Copy the lines of the listing below word for word, starting at its first line and ending at the line that contains "Король, начальник Управління".
--- Exercise data Enclosed Below ---
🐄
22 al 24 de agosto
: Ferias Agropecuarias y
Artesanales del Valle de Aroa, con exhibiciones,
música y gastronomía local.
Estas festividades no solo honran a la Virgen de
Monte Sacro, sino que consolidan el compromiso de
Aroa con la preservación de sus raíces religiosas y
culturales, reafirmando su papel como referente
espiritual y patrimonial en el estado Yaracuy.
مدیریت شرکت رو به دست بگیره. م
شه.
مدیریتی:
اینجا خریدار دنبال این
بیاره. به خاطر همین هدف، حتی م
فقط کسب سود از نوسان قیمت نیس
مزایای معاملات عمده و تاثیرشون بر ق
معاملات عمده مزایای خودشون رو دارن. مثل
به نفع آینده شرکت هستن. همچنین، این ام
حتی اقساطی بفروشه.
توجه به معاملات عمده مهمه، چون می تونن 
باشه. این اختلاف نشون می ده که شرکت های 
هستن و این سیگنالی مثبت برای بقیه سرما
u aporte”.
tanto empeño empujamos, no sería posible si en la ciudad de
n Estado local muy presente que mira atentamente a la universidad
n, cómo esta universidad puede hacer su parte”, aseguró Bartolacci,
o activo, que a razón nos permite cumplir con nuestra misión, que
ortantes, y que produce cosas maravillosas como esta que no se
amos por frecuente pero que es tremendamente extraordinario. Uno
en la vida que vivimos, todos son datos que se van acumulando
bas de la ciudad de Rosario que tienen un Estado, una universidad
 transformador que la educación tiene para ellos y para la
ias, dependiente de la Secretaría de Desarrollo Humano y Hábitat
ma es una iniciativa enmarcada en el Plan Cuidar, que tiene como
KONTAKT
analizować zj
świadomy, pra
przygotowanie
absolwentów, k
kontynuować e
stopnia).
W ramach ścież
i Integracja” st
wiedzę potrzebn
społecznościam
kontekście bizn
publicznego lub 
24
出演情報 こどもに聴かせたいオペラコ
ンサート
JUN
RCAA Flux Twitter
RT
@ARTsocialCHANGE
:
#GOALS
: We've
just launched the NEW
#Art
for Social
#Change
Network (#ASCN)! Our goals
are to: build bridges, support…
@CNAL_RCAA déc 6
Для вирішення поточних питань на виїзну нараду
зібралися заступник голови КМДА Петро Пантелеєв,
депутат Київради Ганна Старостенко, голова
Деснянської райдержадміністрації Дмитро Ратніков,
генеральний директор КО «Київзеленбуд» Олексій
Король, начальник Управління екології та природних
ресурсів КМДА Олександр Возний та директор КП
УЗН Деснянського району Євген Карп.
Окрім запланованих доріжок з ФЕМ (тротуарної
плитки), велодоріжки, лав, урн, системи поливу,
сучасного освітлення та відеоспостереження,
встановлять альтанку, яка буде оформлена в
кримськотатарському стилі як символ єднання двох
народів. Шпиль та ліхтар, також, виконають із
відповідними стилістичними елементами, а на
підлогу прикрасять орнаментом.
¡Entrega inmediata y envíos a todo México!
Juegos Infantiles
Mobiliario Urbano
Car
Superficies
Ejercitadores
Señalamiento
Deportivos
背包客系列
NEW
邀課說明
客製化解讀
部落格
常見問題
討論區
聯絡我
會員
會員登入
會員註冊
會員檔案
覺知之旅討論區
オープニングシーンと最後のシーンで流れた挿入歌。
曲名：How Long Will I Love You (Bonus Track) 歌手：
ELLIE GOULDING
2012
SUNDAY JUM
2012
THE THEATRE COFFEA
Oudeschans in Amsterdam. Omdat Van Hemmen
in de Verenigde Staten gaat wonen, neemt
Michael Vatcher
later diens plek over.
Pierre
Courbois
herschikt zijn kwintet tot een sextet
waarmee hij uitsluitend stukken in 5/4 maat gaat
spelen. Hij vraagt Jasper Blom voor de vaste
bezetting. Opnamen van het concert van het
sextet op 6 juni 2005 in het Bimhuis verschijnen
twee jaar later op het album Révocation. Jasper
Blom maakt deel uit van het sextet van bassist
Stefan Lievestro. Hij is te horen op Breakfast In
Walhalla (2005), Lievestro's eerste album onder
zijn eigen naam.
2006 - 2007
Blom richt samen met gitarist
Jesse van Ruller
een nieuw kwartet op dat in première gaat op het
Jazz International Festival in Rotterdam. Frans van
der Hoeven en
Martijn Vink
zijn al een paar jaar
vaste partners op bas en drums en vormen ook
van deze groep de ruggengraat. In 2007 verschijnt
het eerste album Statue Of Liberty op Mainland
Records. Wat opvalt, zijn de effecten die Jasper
--- End of Enclosed Exercise data ---
Result below:
🐄
22 al 24 de agosto
: Ferias Agropecuarias y
Artesanales del Valle de Aroa, con exhibiciones,
música y gastronomía local.
Estas festividades no solo honran a la Virgen de
Monte Sacro, sino que consolidan el compromiso de
Aroa con la preservación de sus raíces religiosas y
culturales, reafirmando su papel como referente
espiritual y patrimonial en el estado Yaracuy.
مدیریت شرکت رو به دست بگیره. م
شه.
مدیریتی:
اینجا خریدار دنبال این
بیاره. به خاطر همین هدف، حتی م
فقط کسب سود از نوسان قیمت نیس
مزایای معاملات عمده و تاثیرشون بر ق
معاملات عمده مزایای خودشون رو دارن. مثل
به نفع آینده شرکت هستن. همچنین، این ام
حتی اقساطی بفروشه.
توجه به معاملات عمده مهمه، چون می تونن 
باشه. این اختلاف نشون می ده که شرکت های 
هستن و این سیگنالی مثبت برای بقیه سرما
u aporte”.
tanto empeño empujamos, no sería posible si en la ciudad de
n Estado local muy presente que mira atentamente a la universidad
n, cómo esta universidad puede hacer su parte”, aseguró Bartolacci,
o activo, que a razón nos permite cumplir con nuestra misión, que
ortantes, y que produce cosas maravillosas como esta que no se
amos por frecuente pero que es tremendamente extraordinario. Uno
en la vida que vivimos, todos son datos que se van acumulando
bas de la ciudad de Rosario que tienen un Estado, una universidad
 transformador que la educación tiene para ellos y para la
ias, dependiente de la Secretaría de Desarrollo Humano y Hábitat
ma es una iniciativa enmarcada en el Plan Cuidar, que tiene como
KONTAKT
analizować zj
świadomy, pra
przygotowanie
absolwentów, k
kontynuować e
stopnia).
W ramach ścież
i Integracja” st
wiedzę potrzebn
społecznościam
kontekście bizn
publicznego lub 
24
出演情報 こどもに聴かせたいオペラコ
ンサート
JUN
RCAA Flux Twitter
RT
@ARTsocialCHANGE
:
#GOALS
: We've
just launched the NEW
#Art
for Social
#Change
Network (#ASCN)! Our goals
are to: build bridges, support…
@CNAL_RCAA déc 6
Для вирішення поточних питань на виїзну нараду
зібралися заступник голови КМДА Петро Пантелеєв,
депутат Київради Ганна Старостенко, голова
Деснянської райдержадміністрації Дмитро Ратніков,
генеральний директор КО «Київзеленбуд» Олексій
Король, начальник Управління екології та природних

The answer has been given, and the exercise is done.